Proudly from our beginning, we at MANLEY LABS have been closely involved with numerous mastering facilities around the world. For these most demanding engineers in our industry, we have created specialised products such as our all-tube tape repro head amps, digital converters, high-powered vacuum tube monitor amplifiers, through to custom monitoring consoles, all the way up to complete facility design and installation.
The Mastering Version of the SLAM! incorporating detented and logable 1/2dB steps built with 1% metal film resistors on sealed gold-contact Grayhill switches is in full production.
You can read on the regular SLAM! page all the particulars about the limiters and the general gist of the SLAM! Keep reading on below for specific info about the Mastering Version of the SLAM!
Differences and Features, yes there are some differences and features:
First off: no microphone preamps. You mastering engineers certainly don’t need those. The mic pre and input select switch are removed and the switches become dedicated “mode” switches one each for the ELOP and the FET limiters.
1) The ELOP limiter gets more Ratios – 10:1, 5:1, 3:1, 2:1 and something new called AutoHF which starts off as a 1.5:1 ratio and increases gradually to 10:1 for highs. This is something like a de-esser, and of course can work with the ELOP SC toggle at 200Hz for even more effect.
2) The FET limiters get new modes that are 50%, NORM, LP Lim, BOTH, and CLIP.
The “50%” setting mixes in the straight signal to the limited signal which is often difficult to do in a mastering environment and because the FET sidechain ‘reads’ off the output, the amount of gain reduction doubles. It resembles halving the FET ratio but is cleaner due to the mix.
The “LP Lim” setting only comes into play for hot signals and reduces the depth of gain reduction for high freqs. This translates to – hot signals + moderate gain reduction = brighter, more present signal, less distortion, more balls. This mode allows more high frequencies to pass through without being limited.
The “CLIP” setting introduces a fixed threshold clipper circuit set up about -2 dB DFS or +18 dBv at the XLR. Within normal usage “CLIP” generally prevents outputs from passing beyond +18 dBv, and 97% of the time, clips in a controlled fast-recovery manner before a converter would (in generally a less than desirable sounding way).
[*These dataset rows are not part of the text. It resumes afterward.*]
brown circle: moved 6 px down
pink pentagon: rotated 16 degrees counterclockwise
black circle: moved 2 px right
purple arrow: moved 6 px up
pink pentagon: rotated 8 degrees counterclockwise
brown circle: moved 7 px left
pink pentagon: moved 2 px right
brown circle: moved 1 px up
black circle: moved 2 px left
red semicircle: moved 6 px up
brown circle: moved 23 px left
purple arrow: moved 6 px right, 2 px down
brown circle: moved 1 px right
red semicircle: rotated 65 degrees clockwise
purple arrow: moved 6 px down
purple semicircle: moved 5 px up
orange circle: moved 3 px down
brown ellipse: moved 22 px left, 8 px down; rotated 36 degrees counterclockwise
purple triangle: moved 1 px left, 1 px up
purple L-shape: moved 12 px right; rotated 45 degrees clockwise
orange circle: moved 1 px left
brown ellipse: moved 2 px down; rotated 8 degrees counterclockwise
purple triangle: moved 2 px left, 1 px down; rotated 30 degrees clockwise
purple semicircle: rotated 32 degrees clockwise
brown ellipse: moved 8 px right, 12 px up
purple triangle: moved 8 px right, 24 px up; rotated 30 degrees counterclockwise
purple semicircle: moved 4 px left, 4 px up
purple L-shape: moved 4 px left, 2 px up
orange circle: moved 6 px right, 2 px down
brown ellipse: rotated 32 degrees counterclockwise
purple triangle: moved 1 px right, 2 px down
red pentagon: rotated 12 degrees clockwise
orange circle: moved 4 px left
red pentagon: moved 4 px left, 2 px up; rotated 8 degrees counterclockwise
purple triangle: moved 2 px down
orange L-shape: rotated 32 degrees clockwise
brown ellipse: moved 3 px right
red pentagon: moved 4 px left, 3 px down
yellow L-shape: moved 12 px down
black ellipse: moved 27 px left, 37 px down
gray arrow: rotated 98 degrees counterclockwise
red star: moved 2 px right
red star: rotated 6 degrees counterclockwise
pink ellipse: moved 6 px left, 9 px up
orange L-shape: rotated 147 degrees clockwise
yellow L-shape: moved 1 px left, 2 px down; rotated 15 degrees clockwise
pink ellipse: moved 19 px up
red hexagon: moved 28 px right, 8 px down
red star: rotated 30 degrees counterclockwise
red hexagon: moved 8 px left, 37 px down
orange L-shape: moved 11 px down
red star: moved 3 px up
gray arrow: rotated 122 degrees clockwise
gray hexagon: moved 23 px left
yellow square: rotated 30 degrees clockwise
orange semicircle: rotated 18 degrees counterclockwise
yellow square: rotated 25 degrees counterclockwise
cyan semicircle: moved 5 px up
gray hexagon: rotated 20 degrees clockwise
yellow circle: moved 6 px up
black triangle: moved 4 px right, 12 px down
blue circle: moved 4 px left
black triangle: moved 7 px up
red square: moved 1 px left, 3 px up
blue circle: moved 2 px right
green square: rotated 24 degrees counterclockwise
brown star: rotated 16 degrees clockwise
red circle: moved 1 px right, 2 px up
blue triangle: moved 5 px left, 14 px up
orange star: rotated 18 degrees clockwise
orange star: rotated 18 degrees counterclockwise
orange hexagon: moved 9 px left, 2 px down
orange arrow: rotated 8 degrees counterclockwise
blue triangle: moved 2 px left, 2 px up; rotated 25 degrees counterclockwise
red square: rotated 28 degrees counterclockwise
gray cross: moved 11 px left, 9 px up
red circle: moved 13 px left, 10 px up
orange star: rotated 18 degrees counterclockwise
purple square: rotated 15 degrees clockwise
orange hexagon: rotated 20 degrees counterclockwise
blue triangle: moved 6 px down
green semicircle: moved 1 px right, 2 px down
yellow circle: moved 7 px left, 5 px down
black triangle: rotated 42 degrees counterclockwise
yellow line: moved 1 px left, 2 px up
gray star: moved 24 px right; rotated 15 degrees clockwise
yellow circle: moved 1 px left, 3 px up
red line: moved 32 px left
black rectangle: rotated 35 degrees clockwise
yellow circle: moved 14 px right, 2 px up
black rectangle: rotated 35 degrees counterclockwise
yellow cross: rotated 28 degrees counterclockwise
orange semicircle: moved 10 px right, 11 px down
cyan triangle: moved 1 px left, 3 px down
Finally, the “BOTH” setting on the FET limiter engages both the “LP Limit” and the “CLIP” functions at the same time. This might be appropriate for metal and projects demanding intense volume. The “BOTH” mode is designed for situations where extreme processing and loudness is required but where attack, brightness and aggressiveness needs to be preserved or enhanced.
3) The LEFT blue erstwhile-“limit” button becomes a master stereo LIMIT bypass switch here in the Mastering Version. When it is not engaged, it becomes a true hard-wire bypass (This was not possible on the mic preamp regular version obviously).
4) The Right blue button becomes the DAC select switch (stereo).
5) The what-was-the-Phantom toggle on the back of the unit becomes the Unbalanced 1/4″ jack input select in this new mastering version.
6) There are no pots on the faceplate of the Mastering Version of the SLAM! All of the knobs in the Mastering Version are discrete detented switches in mostly 1 dB steps, with some appropriate 1/2 dB and 2 dB steps, right where they should be.
More than that, we really like the way it works and sounds and we generally prefer it to the non-mastering version for stereo tracks. There is a lot less fiddling involved to maintain L/R balances and the new modes are subtle but fun. It is easy to make just about anything sound better.